Digital marketing can bring many benefits, including more substantial brand equity, increased sales, improved customer service quality, efficiency in spending on media, and significant savings in research spending.17 These capabilities to support marketing are fundamental, but to ensure a company's flexibility in facing a very dynamic market, a company must implant updated and real‐time data in their DNA. Leveraging big data means that we will encounter volumes of data from multiple sources at an incredible speed.

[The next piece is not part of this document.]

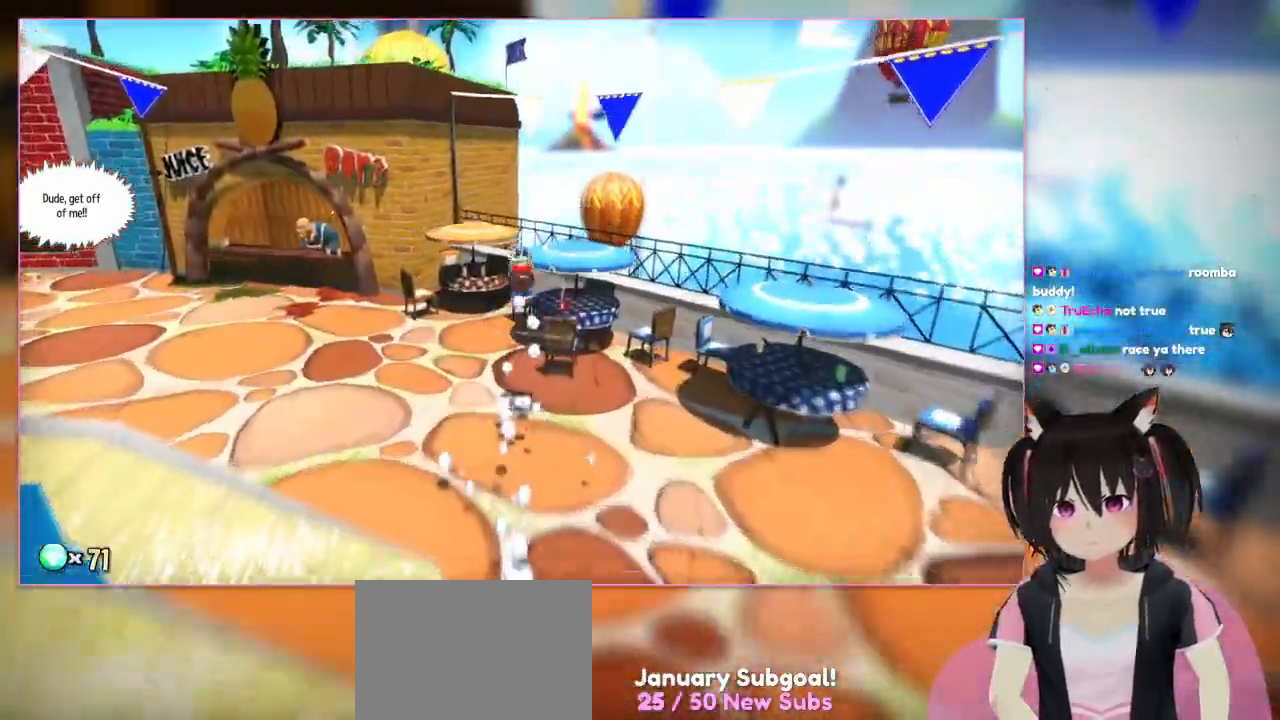
{"dt_ms": 500, "buttons": ["A", "L2"], "left_stick": "up", "right_stick": "center", "events": [[200, "A", "down"]]}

Digital technology will also support various automation processes. Jobs that will be automated in the near future include customer service, data entry, proofreading, courier services, market research analytics, and manufacturing.18 The human talent needed by 2030 will include problem sensitivity, deductive reasoning, information ordering, fluency of ideas, oral comprehension, written expression, and speech clarity.19

Companies need individuals who can communicate with customers through various digital platforms, understand digital technology, and use it. Employees must move fast and flexibly, have an entrepreneurial mindset, and make decisions based on facts that refer to the data.20

Data‐driven marketing works for businesses on any scale. For example, small health care services using digital marketing have shown a faster growth rate in recent years. Paid media advertising used to target the locals accurately is one of the driving factors for this growth.21

Toward 2030, the marketing culture will be increasingly rooted in creativity and technology. Almost everything will take place in the form of a frictionless experience to help people in their lives.22 One‐to‐one segmentation will be even more mainstream because of the support of big data, AI, and analytics that enable full customization and personalization. Brands will have to be highly adaptive, and companies will have to reposition themselves in response to a very dynamic market.23 The role of AI in brand strategy is vital, and marketers who cannot apply AI to form customer engagement at various customer journey stages will be out of the competition.24

The Need to Review the Business Model

Only focusing on the digitalizing aspect of marketing will not guarantee survival. Companies need to revisit their business models and create a digital business model. The book What's Your Digital Business Model? discusses that there are two poles in one continuum from the business design aspect. These are the value chain and the ecosystem. We can divide the knowledge of end customers into two, namely, partial or complete.25

In general, the more a company's business design leads to the ecosystem―both as a modular producer and as an ecosystem driver―the more likely it is for the company to obtain higher revenue growth and net profit margins. Furthermore, if a company's understanding of customers is complete and broad, it will be better equipped to achieve higher performance. The ecosystem enables a company to expand its business network and portfolio and sell more new products and services. An ecosystem could increase total revenue by approximately 30% by 2025.26

We see that big is no longer enough in this even more social era. The key to winning the competition is to be faster, more fluid, and more flexible. Constantly fiddling with the value chain is no longer suitable for establishing high competitiveness.27

The New York Times, a global media company that focuses on creating, collecting, and distributing high‐quality news and information, was the fastest to enter the online subscription business model in 2011. It applied a freemium business model to attract subscribers to the news product and delivered many advertising opportunities. In recent years, when freemium became universal, the New York Times acquired the gaming company, Wordle, to expand their game business. The newspaper giant is ready to engage younger, more digitally in‐touch customers to expand the company's reach. Besides gaming, the New York Times also has a podcast, along with its long‐standing international journalism. As of February 2022, the New York Times had successfully collected 10 million paid subscriptions.28

In a dynamic ecosystem, we can see that the boundaries of value‐creation activities are expanding, becoming more integrated and strengthening business partners' interdependence. The various elements in a digital platform or ecosystem will have an interdependence that is not linear like the classical value chain approach.29 Therefore, we must expand value chain analysis to cover various trends and factors that influence them.30

Navigating Customers

Customers are overwhelmed by product information available in the market, making their decisions less accurate. A company must proactively act as a trusted navigator for these customers by following these processes:

  • Provide a platform. Companies can provide a physical and digital platform for customers to use as a tool to identify their problems, find solutions, and learn how to get them. It's important to make sure customers can immediately understand the benefits of the platform. Ensure all the platform features are complete, relevant, and user‐friendly, especially for Generations Y and Z.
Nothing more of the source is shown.